The September 1989 issue of Commodore User labelled its gameplay and graphics as "literally breathtaking". Much like Computer and Video Games, it was positively compared to Hard Drivin. Advanced Computer Entertainment labeled it as superior to Hard Drivin, stating that it usurps the title's graphics and gameplay, and concluding it was one of the best racing arcade games on the market. The March 1990 issue of Your Sinclair applauded the game's technical capabilities, but said it was not as fun as Atari's game, stating the lack of a stunt course had "diminished the appeal somewhat".

===Accolades===
At the 1989 Gamest Awards in Japan, Winning Run received a Special Award, and was nominated for "Best Graphics", but lost to Taito's shooter Darius II. Computer and Video Games listed it as one of the top three best arcade games of 1989. The March 1990 issue of Your Sinclair listed it as one of the top five best arcade games of 1989.

==Legacy==
The success of Winning Run led to two follow-up games. Winning Run Suzuka GP was released in 1989 exclusively in Japan. As its title suggests, this game is centered around the Suzuka Circuit. This game instead used a sit-down cabinet as opposed to the one used in the original Winning Run, bearing a resemblance to the ones used for Namco's own Final Lap three years prior. Suzuka GP became Japan's second highest-grossing dedicated arcade game of 1990, below Super Monaco GP.

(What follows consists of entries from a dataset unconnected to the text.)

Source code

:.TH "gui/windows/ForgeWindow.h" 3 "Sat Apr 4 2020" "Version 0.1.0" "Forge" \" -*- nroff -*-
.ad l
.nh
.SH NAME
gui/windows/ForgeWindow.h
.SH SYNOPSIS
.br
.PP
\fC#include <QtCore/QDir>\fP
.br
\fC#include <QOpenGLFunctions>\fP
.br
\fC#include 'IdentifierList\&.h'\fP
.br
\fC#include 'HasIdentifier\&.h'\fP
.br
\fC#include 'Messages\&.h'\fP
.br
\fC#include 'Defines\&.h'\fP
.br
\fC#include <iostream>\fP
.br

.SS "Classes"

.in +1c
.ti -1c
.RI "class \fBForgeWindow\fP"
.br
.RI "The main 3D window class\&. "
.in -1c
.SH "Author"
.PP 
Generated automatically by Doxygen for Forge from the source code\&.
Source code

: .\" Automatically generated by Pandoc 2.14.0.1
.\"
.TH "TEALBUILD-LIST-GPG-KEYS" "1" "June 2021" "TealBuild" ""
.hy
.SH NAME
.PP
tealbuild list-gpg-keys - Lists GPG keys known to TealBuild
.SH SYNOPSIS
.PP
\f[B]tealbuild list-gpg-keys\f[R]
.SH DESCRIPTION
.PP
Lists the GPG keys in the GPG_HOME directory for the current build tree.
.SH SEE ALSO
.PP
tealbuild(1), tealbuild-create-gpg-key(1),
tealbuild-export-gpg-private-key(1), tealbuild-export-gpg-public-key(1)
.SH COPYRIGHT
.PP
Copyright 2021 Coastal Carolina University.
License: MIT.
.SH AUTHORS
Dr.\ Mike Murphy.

The second, Winning Run '91, was released in 1991, again exclusive to Japan, using the same arcade cabinet the original game had. A similar 3D racing game, Driver's Eyes, was released for Japan in 1990. Using a newly built arcade cabinet, it used a set of three panoramic monitors to give a more open view in the game. The soundtrack for the game was released by Victor Entertainment on July 21, 1989, compiling it with music from Splatterhouse and Metal Hawk.